- **Records for the exercise**:

BEGIN

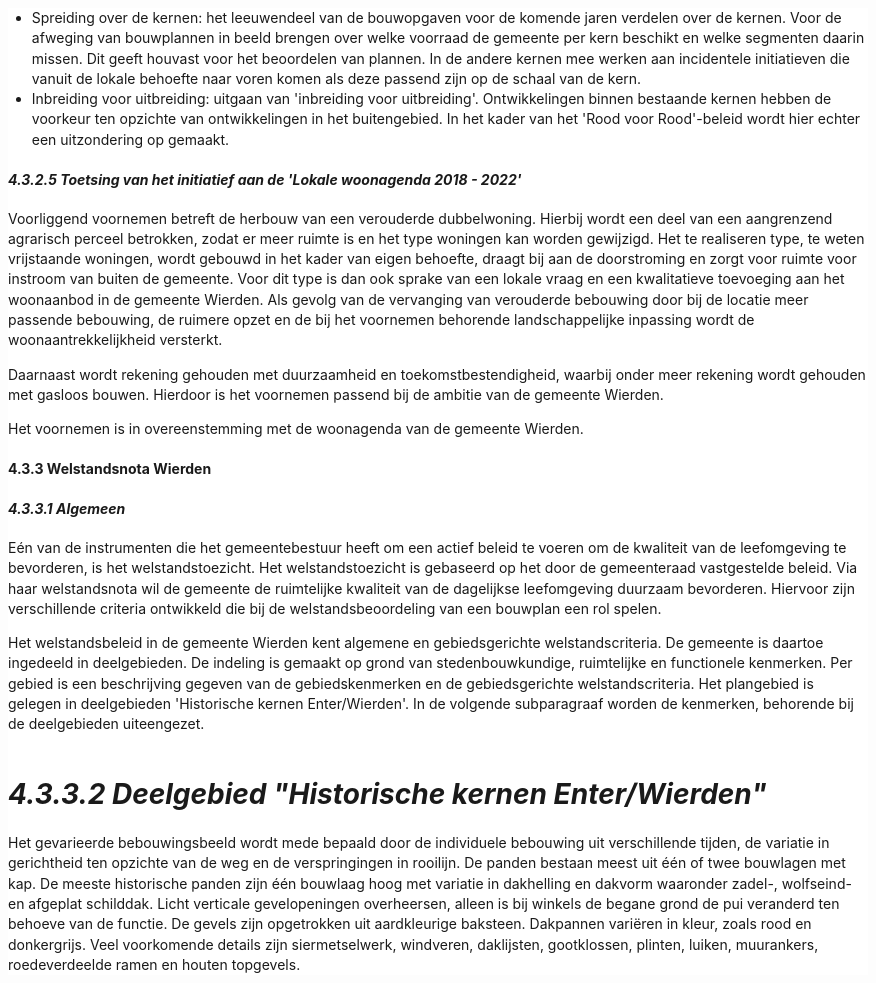 - Spreiding over de kernen: het leeuwendeel van de bouwopgaven voor de komende jaren verdelen over de kernen. Voor de afweging van bouwplannen in beeld brengen over welke voorraad de gemeente per kern beschikt en welke segmenten daarin missen. Dit geeft houvast voor het beoordelen van plannen. In de andere kernen mee werken aan incidentele initiatieven die vanuit de lokale behoefte naar voren komen als deze passend zijn op de schaal van de kern.
- Inbreiding voor uitbreiding: uitgaan van 'inbreiding voor uitbreiding'. Ontwikkelingen binnen bestaande kernen hebben de voorkeur ten opzichte van ontwikkelingen in het buitengebied. In het kader van het 'Rood voor Rood'-beleid wordt hier echter een uitzondering op gemaakt.

#### *4.3.2.5 Toetsing van het initiatief aan de 'Lokale woonagenda 2018 - 2022'*

Voorliggend voornemen betreft de herbouw van een verouderde dubbelwoning. Hierbij wordt een deel van een aangrenzend agrarisch perceel betrokken, zodat er meer ruimte is en het type woningen kan worden gewijzigd. Het te realiseren type, te weten vrijstaande woningen, wordt gebouwd in het kader van eigen behoefte, draagt bij aan de doorstroming en zorgt voor ruimte voor instroom van buiten de gemeente. Voor dit type is dan ook sprake van een lokale vraag en een kwalitatieve toevoeging aan het woonaanbod in de gemeente Wierden. Als gevolg van de vervanging van verouderde bebouwing door bij de locatie meer passende bebouwing, de ruimere opzet en de bij het voornemen behorende landschappelijke inpassing wordt de woonaantrekkelijkheid versterkt.

Daarnaast wordt rekening gehouden met duurzaamheid en toekomstbestendigheid, waarbij onder meer rekening wordt gehouden met gasloos bouwen. Hierdoor is het voornemen passend bij de ambitie van de gemeente Wierden.

Het voornemen is in overeenstemming met de woonagenda van de gemeente Wierden.

#### **4.3.3 Welstandsnota Wierden**

#### *4.3.3.1 Algemeen*

Eén van de instrumenten die het gemeentebestuur heeft om een actief beleid te voeren om de kwaliteit van de leefomgeving te bevorderen, is het welstandstoezicht. Het welstandstoezicht is gebaseerd op het door de gemeenteraad vastgestelde beleid. Via haar welstandsnota wil de gemeente de ruimtelijke kwaliteit van de dagelijkse leefomgeving duurzaam bevorderen. Hiervoor zijn verschillende criteria ontwikkeld die bij de welstandsbeoordeling van een bouwplan een rol spelen.

Het welstandsbeleid in de gemeente Wierden kent algemene en gebiedsgerichte welstandscriteria. De gemeente is daartoe ingedeeld in deelgebieden. De indeling is gemaakt op grond van stedenbouwkundige, ruimtelijke en functionele kenmerken. Per gebied is een beschrijving gegeven van de gebiedskenmerken en de gebiedsgerichte welstandscriteria. Het plangebied is gelegen in deelgebieden 'Historische kernen Enter/Wierden'. In de volgende subparagraaf worden de kenmerken, behorende bij de deelgebieden uiteengezet.

# *4.3.3.2 Deelgebied "Historische kernen Enter/Wierden"*

Het gevarieerde bebouwingsbeeld wordt mede bepaald door de individuele bebouwing uit verschillende tijden, de variatie in gerichtheid ten opzichte van de weg en de verspringingen in rooilijn. De panden bestaan meest uit één of twee bouwlagen met kap. De meeste historische panden zijn één bouwlaag hoog met variatie in dakhelling en dakvorm waaronder zadel-, wolfseind- en afgeplat schilddak. Licht verticale gevelopeningen overheersen, alleen is bij winkels de begane grond de pui veranderd ten behoeve van de functie. De gevels zijn opgetrokken uit aardkleurige baksteen. Dakpannen variëren in kleur, zoals rood en donkergrijs. Veel voorkomende details zijn siermetselwerk, windveren, daklijsten, gootklossen, plinten, luiken, muurankers, roedeverdeelde ramen en houten topgevels.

END

- **Problem**:
Copy out the whole listing exactly, and don't carry over any pictures.

- **Task result**:
 - Spreiding over de kernen: het leeuwendeel van de bouwopgaven voor de komende jaren verdelen over de kernen. Voor de afweging van bouwplannen in beeld brengen over welke voorraad de gemeente per kern beschikt en welke segmenten daarin missen. Dit geeft houvast voor het beoordelen van plannen. In de andere kernen mee werken aan incidentele initiatieven die vanuit de lokale behoefte naar voren komen als deze passend zijn op de schaal van de kern.
- Inbreiding voor uitbreiding: uitgaan van 'inbreiding voor uitbreiding'. Ontwikkelingen binnen bestaande kernen hebben de voorkeur ten opzichte van ontwikkelingen in het buitengebied. In het kader van het 'Rood voor Rood'-beleid wordt hier echter een uitzondering op gemaakt.

#### *4.3.2.5 Toetsing van het initiatief aan de 'Lokale woonagenda 2018 - 2022'*

Voorliggend voornemen betreft de herbouw van een verouderde dubbelwoning. Hierbij wordt een deel van een aangrenzend agrarisch perceel betrokken, zodat er meer ruimte is en het type woningen kan worden gewijzigd. Het te realiseren type, te weten vrijstaande woningen, wordt gebouwd in het kader van eigen behoefte, draagt bij aan de doorstroming en zorgt voor ruimte voor instroom van buiten de gemeente. Voor dit type is dan ook sprake van een lokale vraag en een kwalitatieve toevoeging aan het woonaanbod in de gemeente Wierden. Als gevolg van de vervanging van verouderde bebouwing door bij de locatie meer passende bebouwing, de ruimere opzet en de bij het voornemen behorende landschappelijke inpassing wordt de woonaantrekkelijkheid versterkt.

Daarnaast wordt rekening gehouden met duurzaamheid en toekomstbestendigheid, waarbij onder meer rekening wordt gehouden met gasloos bouwen. Hierdoor is het voornemen passend bij de ambitie van de gemeente Wierden.

Het voornemen is in overeenstemming met de woonagenda van de gemeente Wierden.

#### **4.3.3 Welstandsnota Wierden**

#### *4.3.3.1 Algemeen*

Eén van de instrumenten die het gemeentebestuur heeft om een actief beleid te voeren om de kwaliteit van de leefomgeving te bevorderen, is het welstandstoezicht. Het welstandstoezicht is gebaseerd op het door de gemeenteraad vastgestelde beleid. Via haar welstandsnota wil de gemeente de ruimtelijke kwaliteit van de dagelijkse leefomgeving duurzaam bevorderen. Hiervoor zijn verschillende criteria ontwikkeld die bij de welstandsbeoordeling van een bouwplan een rol spelen.

Het welstandsbeleid in de gemeente Wierden kent algemene en gebiedsgerichte welstandscriteria. De gemeente is daartoe ingedeeld in deelgebieden. De indeling is gemaakt op grond van stedenbouwkundige, ruimtelijke en functionele kenmerken. Per gebied is een beschrijving gegeven van de gebiedskenmerken en de gebiedsgerichte welstandscriteria. Het plangebied is gelegen in deelgebieden 'Historische kernen Enter/Wierden'. In de volgende subparagraaf worden de kenmerken, behorende bij de deelgebieden uiteengezet.

# *4.3.3.2 Deelgebied "Historische kernen Enter/Wierden"*

Het gevarieerde bebouwingsbeeld wordt mede bepaald door de individuele bebouwing uit verschillende tijden, de variatie in gerichtheid ten opzichte van de weg en de verspringingen in rooilijn. De panden bestaan meest uit één of twee bouwlagen met kap. De meeste historische panden zijn één bouwlaag hoog met variatie in dakhelling en dakvorm waaronder zadel-, wolfseind- en afgeplat schilddak. Licht verticale gevelopeningen overheersen, alleen is bij winkels de begane grond de pui veranderd ten behoeve van de functie. De gevels zijn opgetrokken uit aardkleurige baksteen. Dakpannen variëren in kleur, zoals rood en donkergrijs. Veel voorkomende details zijn siermetselwerk, windveren, daklijsten, gootklossen, plinten, luiken, muurankers, roedeverdeelde ramen en houten topgevels.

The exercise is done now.